Start of Given records

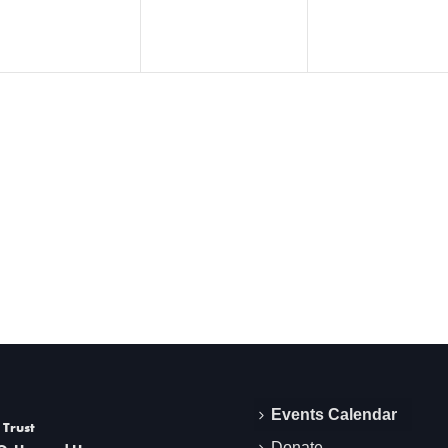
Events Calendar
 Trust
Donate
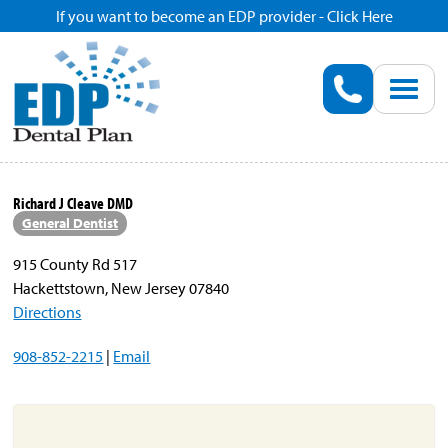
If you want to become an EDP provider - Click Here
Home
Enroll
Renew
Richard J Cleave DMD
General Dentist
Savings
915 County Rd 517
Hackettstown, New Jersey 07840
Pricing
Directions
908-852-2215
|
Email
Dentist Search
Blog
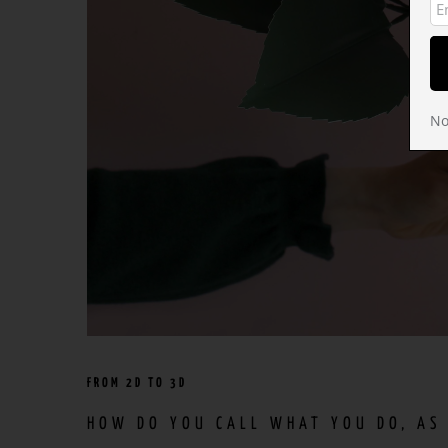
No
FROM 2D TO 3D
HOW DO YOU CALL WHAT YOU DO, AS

End of Given records

- [Instruction]:
Print every entry word for word; omit the pictures.

- [Completed task]:
Events Calendar
 Trust
Donate
If you want to become an EDP provider - Click Here
Home
Enroll
Renew
Richard J Cleave DMD
General Dentist
Savings
915 County Rd 517
Hackettstown, New Jersey 07840
Pricing
Directions
908-852-2215
|
Email
Dentist Search
Blog
No
FROM 2D TO 3D
HOW DO YOU CALL WHAT YOU DO, AS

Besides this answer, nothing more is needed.